Posted 01 Oct 2008 at 10:26 am ¶Mr. Brown, I think the point of the post is that Palin has a better handle than Biden on what life is like for ordinary working people.
So, the question is who is more likely to back health care reform that considers the needs of the ordinary voter.
I think it would be difficult to claim that Biden is that person.
Posted 02 Oct 2008 at 6:42 am ¶wow. she was able to memorize that much of McCain’s exact words? A whole sentence? Maybe she is a bit smarter than she sounds when she does not have a McCain campaign line to spew out.
That is also the most unproductive, generic answer ever.

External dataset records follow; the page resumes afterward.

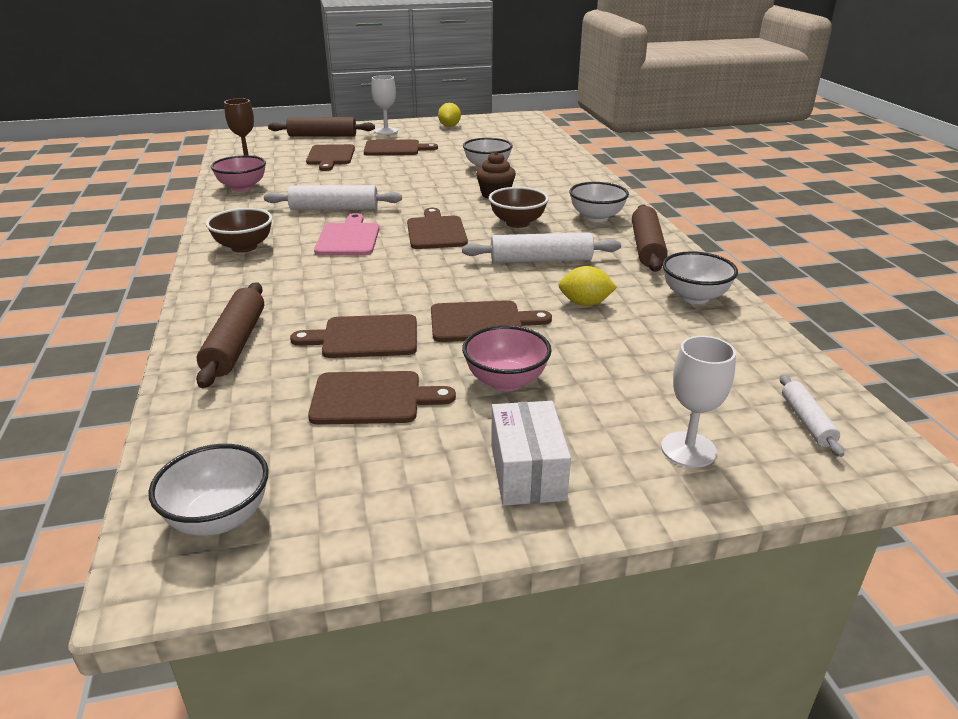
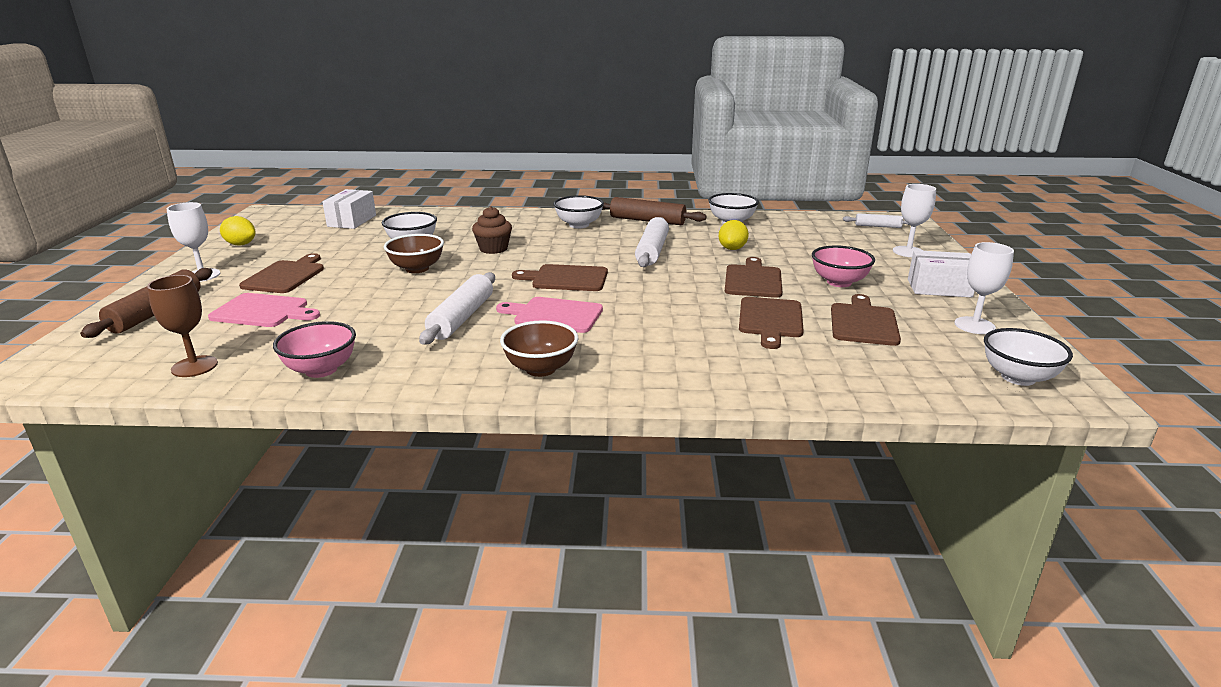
camera: 75 degrees left, 5 degrees down
(236, 344) = (773, 372): brown rolling pin -> none
(330, 156) = (263, 311): brown cutting board -> pink cutting board
(386, 495) = (974, 325): none -> white goblet
(517, 223) = (570, 249): brown bowl -> brown bowl (417, 269)
(527, 141) = (352, 221): none -> white box

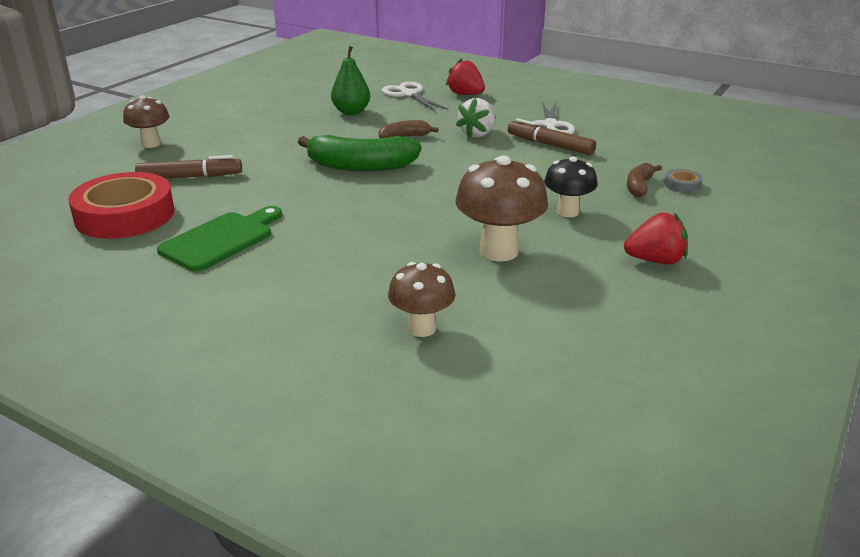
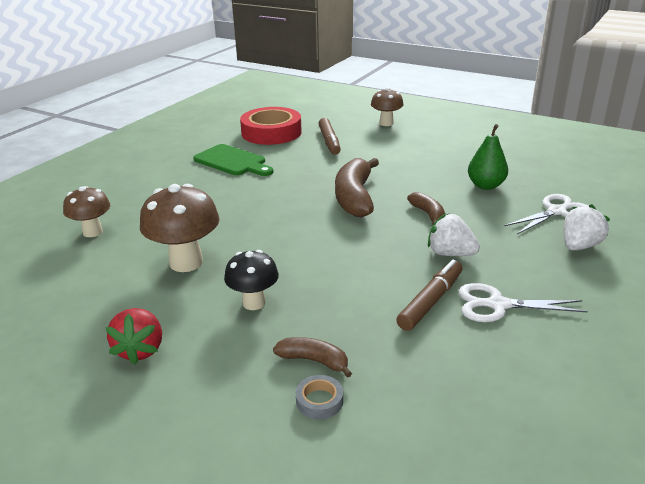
camera: 90 degrees right, 0 degrees up
(360, 166) = (355, 197): green banana -> brown banana
(465, 94) = (579, 246): red strawberry -> white strawberry

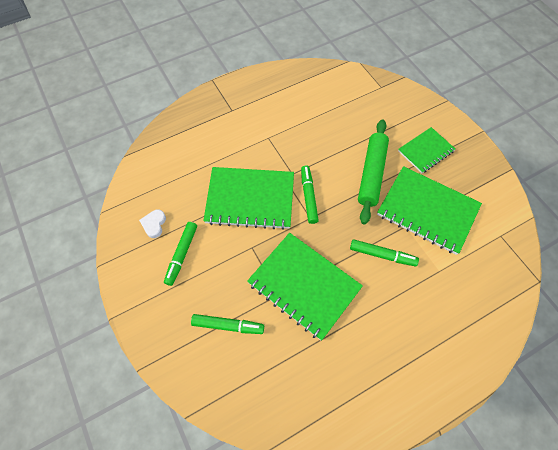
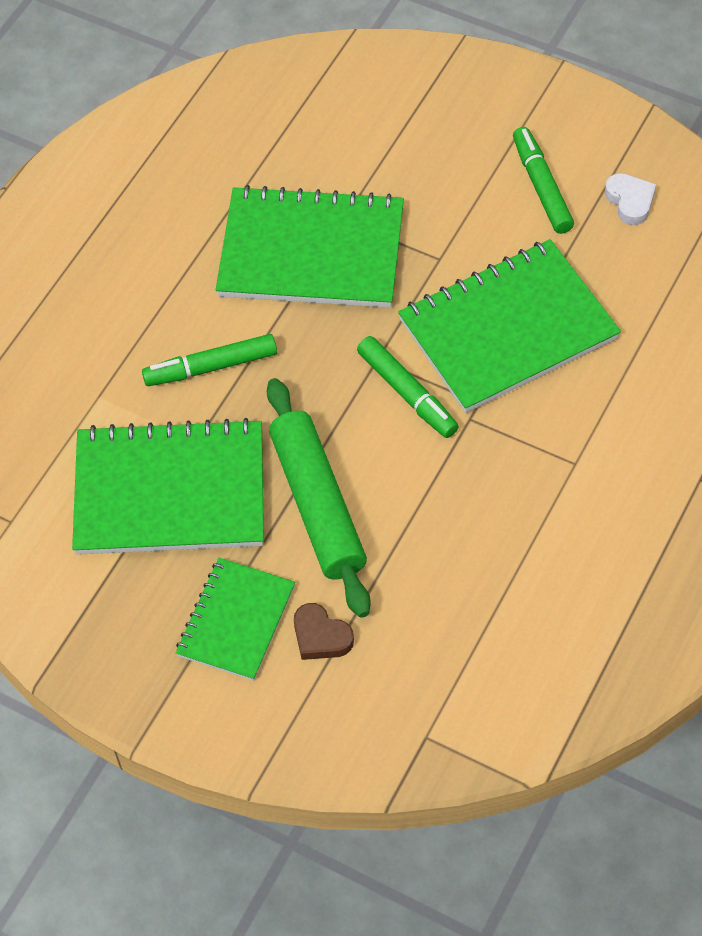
camera: 150 degrees right, 5 degrees down
(228, 326) = (386, 142): green marker -> none
(398, 131) = (321, 636): none -> brown heart

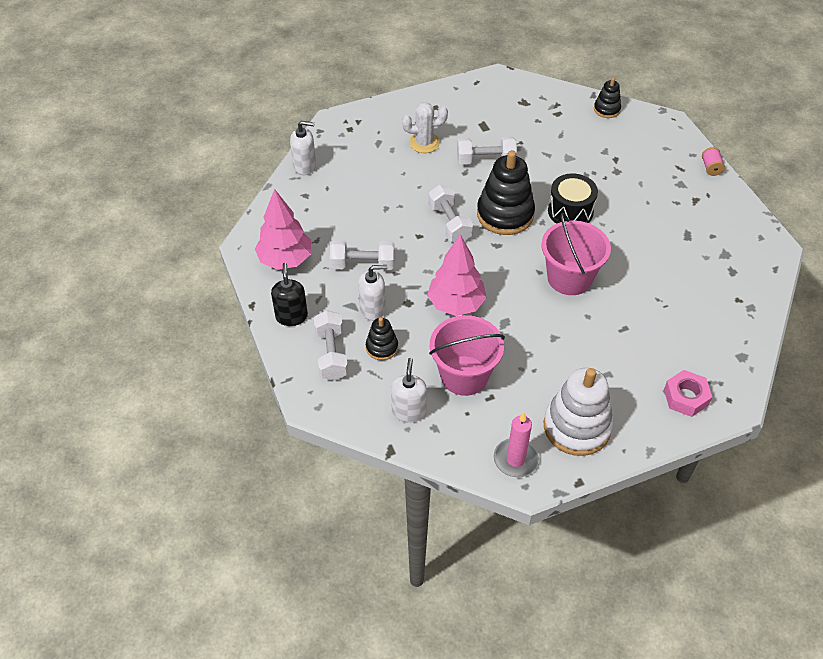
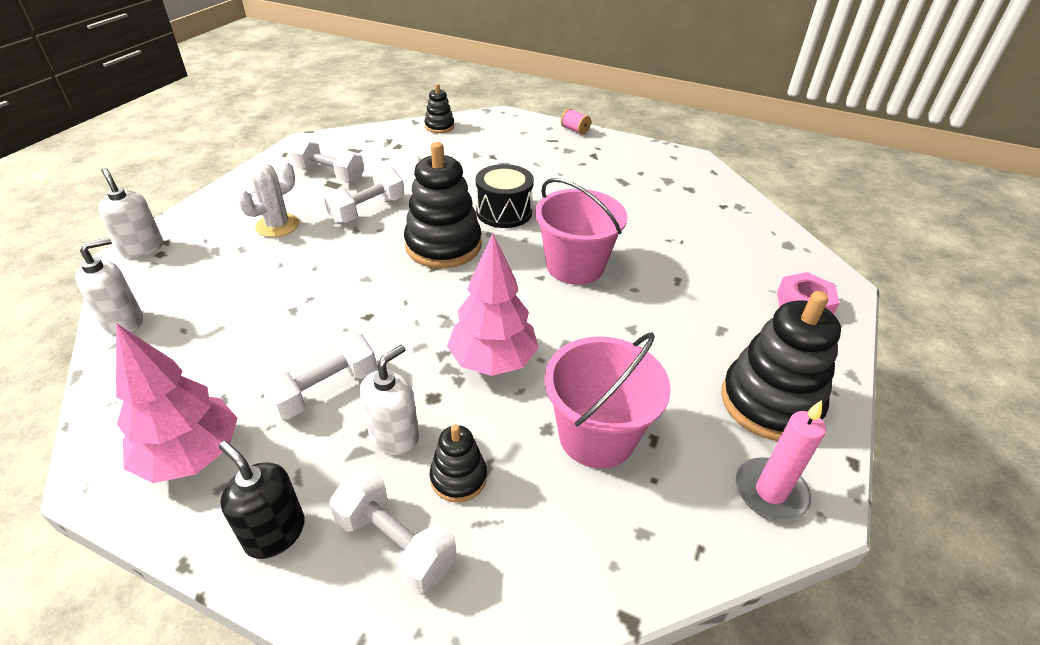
camera: 45 degrees left, 10 degrees down
(409, 411) = (588, 538): white soap dispenser -> white soap dispenser (142, 248)
(449, 223) = (391, 284): white dumbbell -> white dumbbell (329, 175)
(577, 427) = (770, 403): white stacking toy -> black stacking toy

Posted 02 Oct 2008 at 3:02 pm ¶Marc,
McCain said that, and he’s right, of course. Wait a minute - are you one of those people who thinks that the terms “regulation” (or “change” for that matter) have discrete policy definitions? Go ahead and try to find a single person who can plausibly connect national competition among banks with the current credit crisis. I would be very interested to read it.
Posted 02 Oct 2008 at 3:09 pm ¶“wow. she was able to memorize that much of McCain’s exact words?”
If you were “a bit smarter,” dave, you would realize that Palin said this more than 2 years before McCain picked her as his running mate.
Oh, and BTW, you might want to take a remedial course in grammar, dude. That would help you sound “a bit smarter.”